_About this exercise:_
Reproduce every record below exactly as written, but leave out any pictures.

_Available data:_

══════════

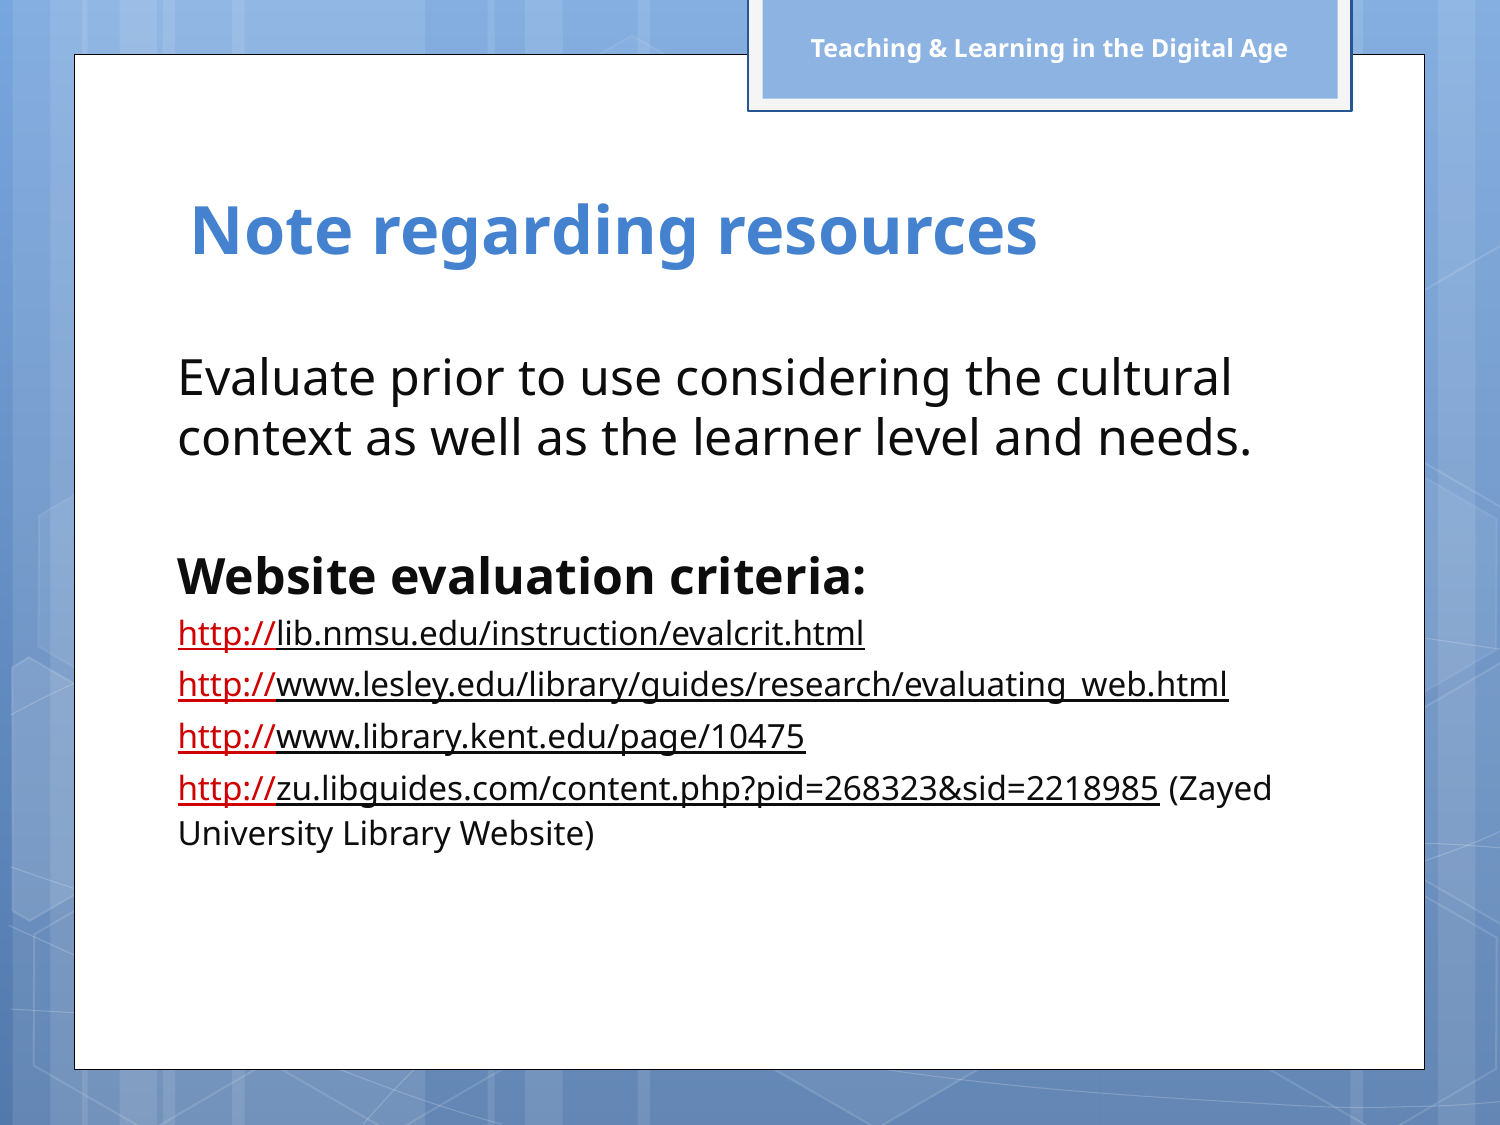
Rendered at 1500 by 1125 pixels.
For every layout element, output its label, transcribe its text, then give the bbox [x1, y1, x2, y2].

list Evaluate prior to use considering the cultural context as well as the learner level and needs. Website evaluation criteria: http://lib.nmsu.edu/instruction/evalcrit.html http://www.lesley.edu/library/guides/research/evaluating_web.html http://www.library.kent.edu/page/10475 http://zu.libguides.com/content.php?pid=268323&sid=2218985 (Zayed University Library Website) [162, 337, 1375, 957]
text_box Teaching & Learning in the Digital Age [787, 24, 1313, 70]
title Note regarding resources [174, 162, 1217, 275]
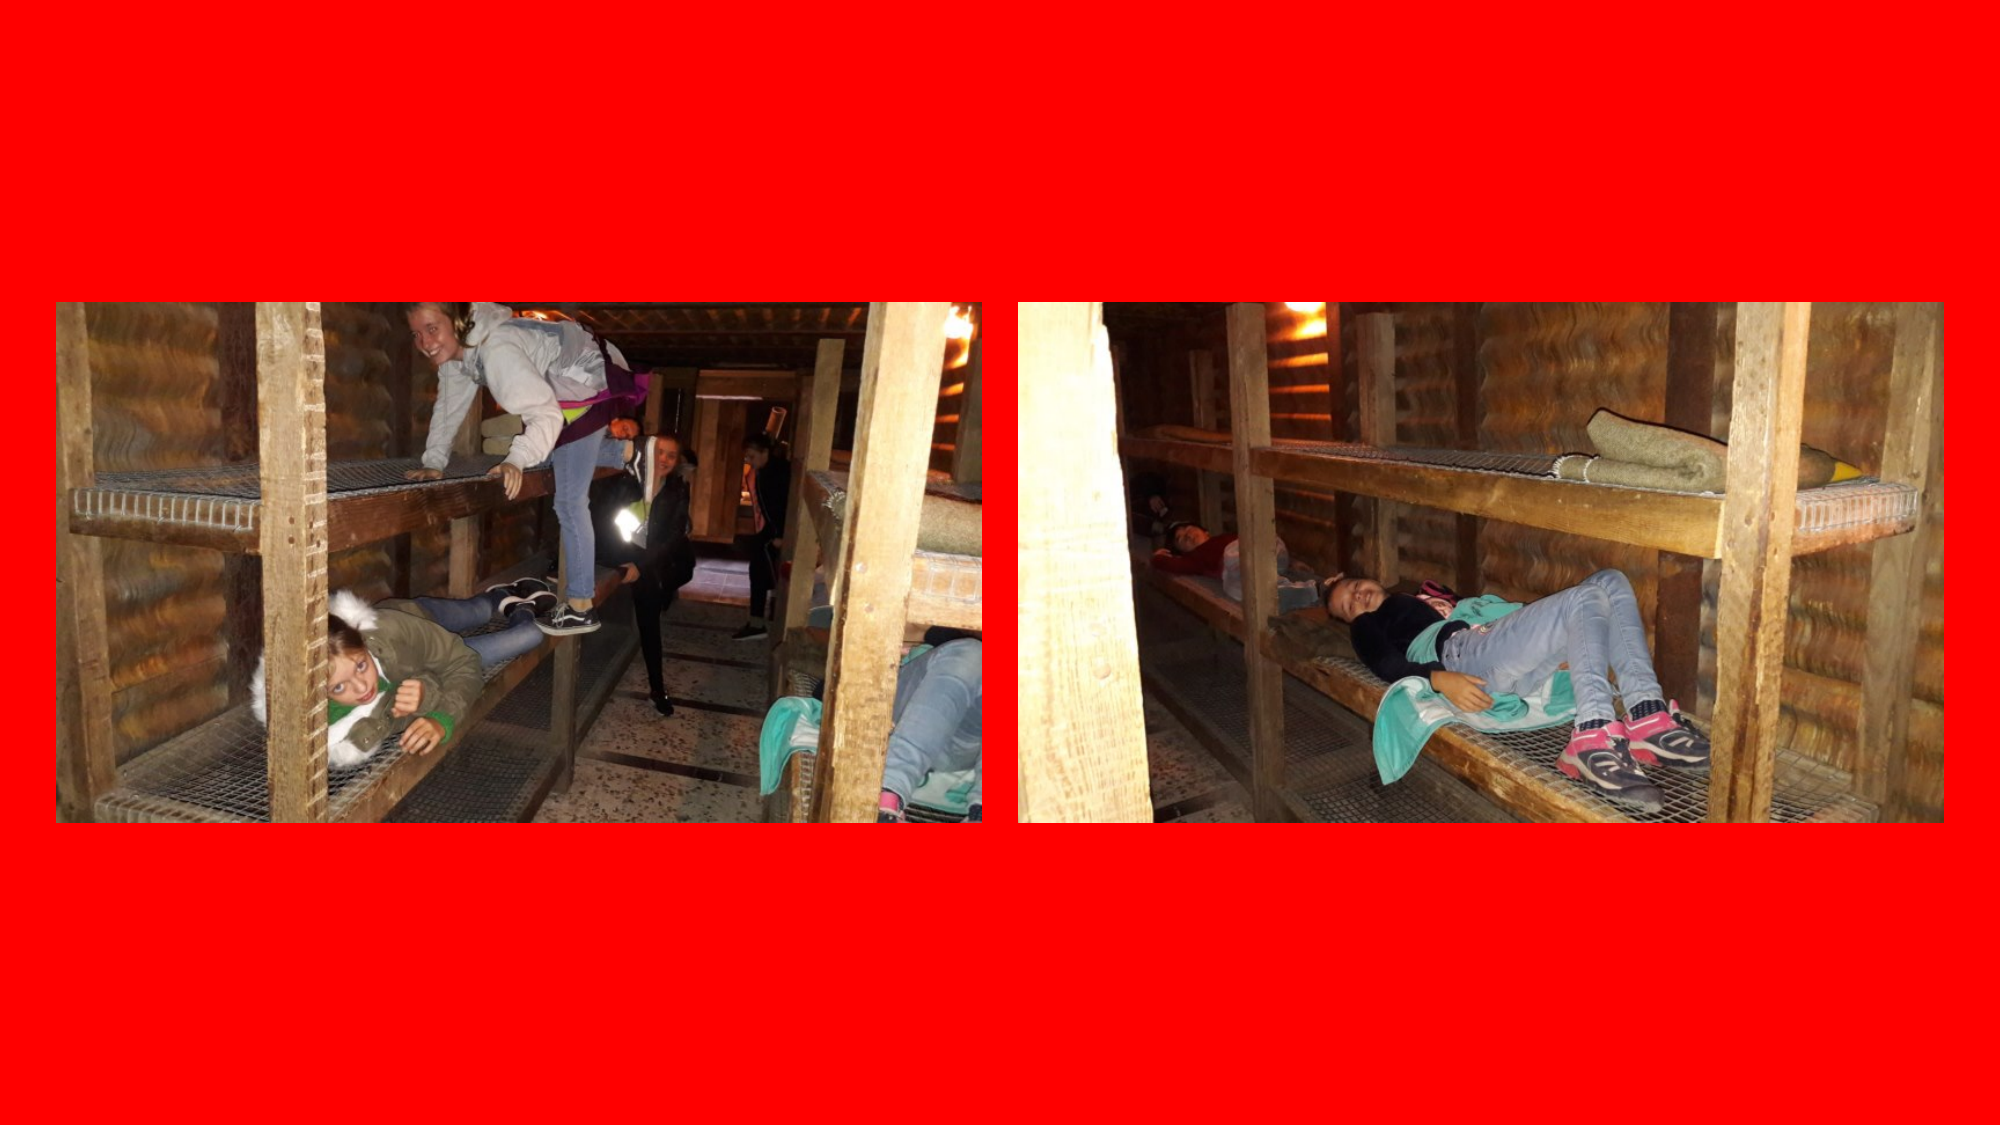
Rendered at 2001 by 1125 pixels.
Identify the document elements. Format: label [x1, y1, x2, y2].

picture [56, 302, 982, 823]
picture [1018, 302, 1944, 823]
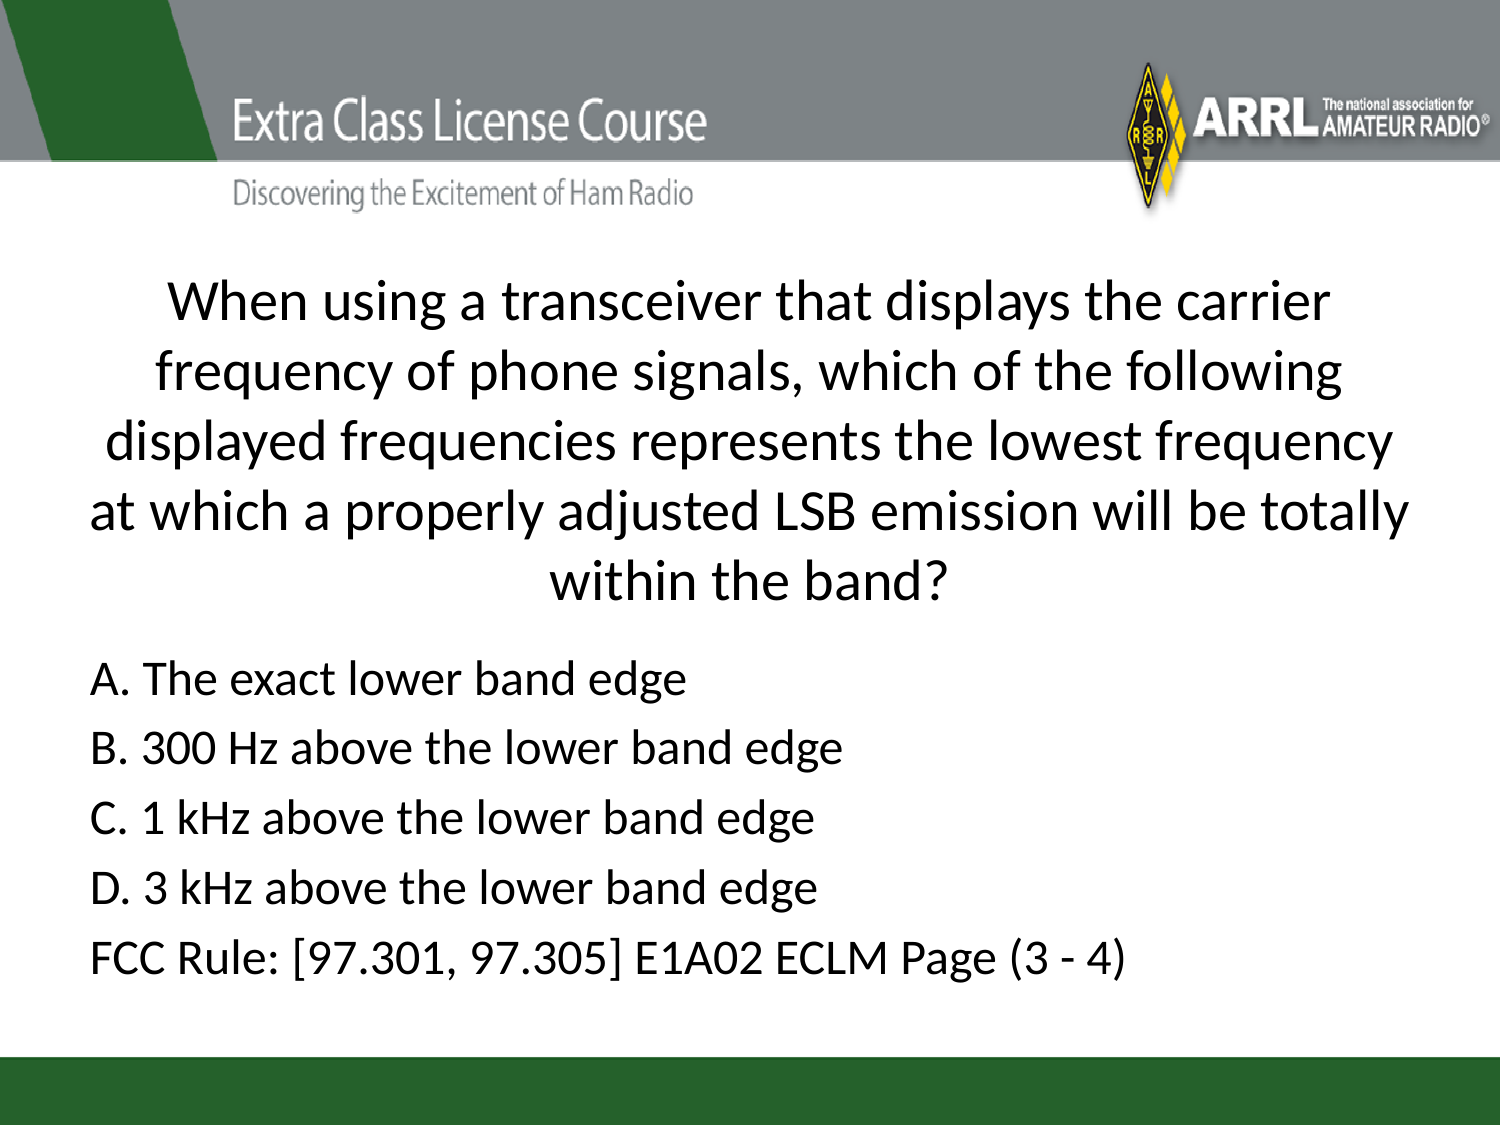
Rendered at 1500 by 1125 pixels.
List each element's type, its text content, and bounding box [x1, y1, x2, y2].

picture [0, 0, 1500, 1125]
title When using a transceiver that displays the carrier frequency of phone signals, which of the following displayed frequencies represents the lowest frequency at which a properly adjusted LSB emission will be totally within the band? [75, 254, 1425, 443]
list A. The exact lower band edge B. 300 Hz above the lower band edge C. 1 kHz above the lower band edge D. 3 kHz above the lower band edge FCC Rule: [97.301, 97.305] E1A02 ECLM Page (3 - 4) [75, 637, 1425, 1038]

══════════

_Result:_
Rendered at 1500 by 1125 pixels.
For every layout element, output its label, transcribe its text, then give the bbox [x1, y1, x2, y2].

list Evaluate prior to use considering the cultural context as well as the learner level and needs. Website evaluation criteria: http://lib.nmsu.edu/instruction/evalcrit.html http://www.lesley.edu/library/guides/research/evaluating_web.html http://www.library.kent.edu/page/10475 http://zu.libguides.com/content.php?pid=268323&sid=2218985 (Zayed University Library Website) [162, 337, 1375, 957]
text_box Teaching & Learning in the Digital Age [787, 24, 1313, 70]
title Note regarding resources [174, 162, 1217, 275]
Rendered at 2001 by 1125 pixels.
Identify the document elements. Format: label [x1, y1, x2, y2].

picture [56, 302, 982, 823]
picture [1018, 302, 1944, 823]
Rendered at 1500 by 1125 pixels.
List each element's type, its text content, and bounding box [x1, y1, x2, y2].

picture [0, 0, 1500, 1125]
title When using a transceiver that displays the carrier frequency of phone signals, which of the following displayed frequencies represents the lowest frequency at which a properly adjusted LSB emission will be totally within the band? [75, 254, 1425, 443]
list A. The exact lower band edge B. 300 Hz above the lower band edge C. 1 kHz above the lower band edge D. 3 kHz above the lower band edge FCC Rule: [97.301, 97.305] E1A02 ECLM Page (3 - 4) [75, 637, 1425, 1038]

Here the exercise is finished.